MADRID — S’exprimant à la télévision nationale, José Manuel Albares a exigé la « libération immédiate » des dizaines d’Espagnols détenus par Tel-Aviv.
« Ils ne représentaient aucune menace et n’avaient aucune intention de harceler qui que ce soit ou de mener une action illégale. Ils ne devraient être inculpés d’aucun chef d’accusation », a-t-il affirmé.

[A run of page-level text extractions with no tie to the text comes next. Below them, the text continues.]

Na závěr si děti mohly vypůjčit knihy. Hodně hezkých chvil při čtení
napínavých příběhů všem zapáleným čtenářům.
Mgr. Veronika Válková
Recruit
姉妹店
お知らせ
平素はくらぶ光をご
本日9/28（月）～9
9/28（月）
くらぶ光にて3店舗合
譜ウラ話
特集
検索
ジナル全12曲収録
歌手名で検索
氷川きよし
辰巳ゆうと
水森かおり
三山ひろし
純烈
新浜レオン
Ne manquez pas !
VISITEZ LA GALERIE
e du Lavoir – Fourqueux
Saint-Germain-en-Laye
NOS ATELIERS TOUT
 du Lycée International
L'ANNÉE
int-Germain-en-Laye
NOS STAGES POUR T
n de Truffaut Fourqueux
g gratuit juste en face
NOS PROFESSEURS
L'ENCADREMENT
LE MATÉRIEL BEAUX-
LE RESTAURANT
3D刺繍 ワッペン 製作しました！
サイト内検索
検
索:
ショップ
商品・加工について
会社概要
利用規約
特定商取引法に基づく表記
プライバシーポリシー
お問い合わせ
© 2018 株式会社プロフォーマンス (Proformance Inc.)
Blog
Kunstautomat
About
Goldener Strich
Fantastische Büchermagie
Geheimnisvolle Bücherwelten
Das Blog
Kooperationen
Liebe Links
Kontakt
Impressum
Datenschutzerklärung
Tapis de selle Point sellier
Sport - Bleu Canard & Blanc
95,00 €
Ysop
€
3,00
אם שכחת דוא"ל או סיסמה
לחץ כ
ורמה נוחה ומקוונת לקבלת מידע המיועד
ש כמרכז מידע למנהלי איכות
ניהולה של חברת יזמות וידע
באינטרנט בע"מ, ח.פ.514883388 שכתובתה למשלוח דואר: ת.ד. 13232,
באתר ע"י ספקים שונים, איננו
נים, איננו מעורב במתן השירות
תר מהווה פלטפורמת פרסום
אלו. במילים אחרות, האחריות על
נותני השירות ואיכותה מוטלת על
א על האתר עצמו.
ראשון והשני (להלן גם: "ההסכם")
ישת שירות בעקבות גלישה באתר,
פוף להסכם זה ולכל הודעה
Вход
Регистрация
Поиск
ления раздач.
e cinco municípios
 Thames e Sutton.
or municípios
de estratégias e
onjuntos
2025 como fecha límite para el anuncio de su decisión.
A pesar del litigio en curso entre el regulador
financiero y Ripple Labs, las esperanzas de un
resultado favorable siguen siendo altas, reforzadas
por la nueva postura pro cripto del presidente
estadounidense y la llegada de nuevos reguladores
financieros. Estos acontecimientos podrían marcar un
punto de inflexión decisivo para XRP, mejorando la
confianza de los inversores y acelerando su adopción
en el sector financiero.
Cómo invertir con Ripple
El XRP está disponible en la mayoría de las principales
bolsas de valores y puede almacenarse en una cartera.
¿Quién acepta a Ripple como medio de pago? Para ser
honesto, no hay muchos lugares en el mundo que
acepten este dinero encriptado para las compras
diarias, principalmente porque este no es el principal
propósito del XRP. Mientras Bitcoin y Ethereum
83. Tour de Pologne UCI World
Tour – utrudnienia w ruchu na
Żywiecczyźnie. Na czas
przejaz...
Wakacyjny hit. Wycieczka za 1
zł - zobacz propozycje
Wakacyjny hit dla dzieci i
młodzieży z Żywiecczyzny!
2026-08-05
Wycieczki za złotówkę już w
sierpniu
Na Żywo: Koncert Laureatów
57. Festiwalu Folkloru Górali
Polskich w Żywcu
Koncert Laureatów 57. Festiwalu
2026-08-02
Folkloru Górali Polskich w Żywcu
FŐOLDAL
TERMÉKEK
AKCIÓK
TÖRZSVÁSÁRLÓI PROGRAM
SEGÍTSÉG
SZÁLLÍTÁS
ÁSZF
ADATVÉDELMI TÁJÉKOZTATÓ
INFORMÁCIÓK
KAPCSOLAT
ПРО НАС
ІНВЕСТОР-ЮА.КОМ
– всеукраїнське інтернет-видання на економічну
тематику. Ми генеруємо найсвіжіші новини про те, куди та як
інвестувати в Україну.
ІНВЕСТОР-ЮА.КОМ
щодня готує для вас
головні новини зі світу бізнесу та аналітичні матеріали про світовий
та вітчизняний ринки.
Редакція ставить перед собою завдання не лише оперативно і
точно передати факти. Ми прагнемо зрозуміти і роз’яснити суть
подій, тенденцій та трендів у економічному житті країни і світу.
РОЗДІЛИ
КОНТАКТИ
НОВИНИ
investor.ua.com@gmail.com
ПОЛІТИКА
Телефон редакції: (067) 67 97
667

Le Premier ministre Pedro Sánchez a fait écho à cet appel à son arrivée au sommet de la Communauté politique européenne à Copenhague mardi. « L’Espagne garantira la protection diplomatique et les droits de ses membres », a-t-il assuré, soulignant que son gouvernement « envisagerait désormais tout type d’action » contre Israël.
Cet épisode survient dans un contexte d’escalade des tensions entre Madrid et Tel-Aviv, après que l’Espagne a imposé un embargo total sur les armes à destination de l’État hébreu début septembre afin de « mettre fin au génocide à Gaza ». L’Espagne et l’Italie ont envoyé des navires de guerre la semaine dernière pour protéger la flottille et aider à d’éventuelles opérations de sauvetage.
La ministre de la Défense, Margarita Robles, a toutefois averti que les navires espagnols n’étaient pas autorisés à entrer dans la « zone d’exclusion » déclarée par Israël au large de Gaza, exhortant les personnes à bord à éviter les « eaux dangereuses ».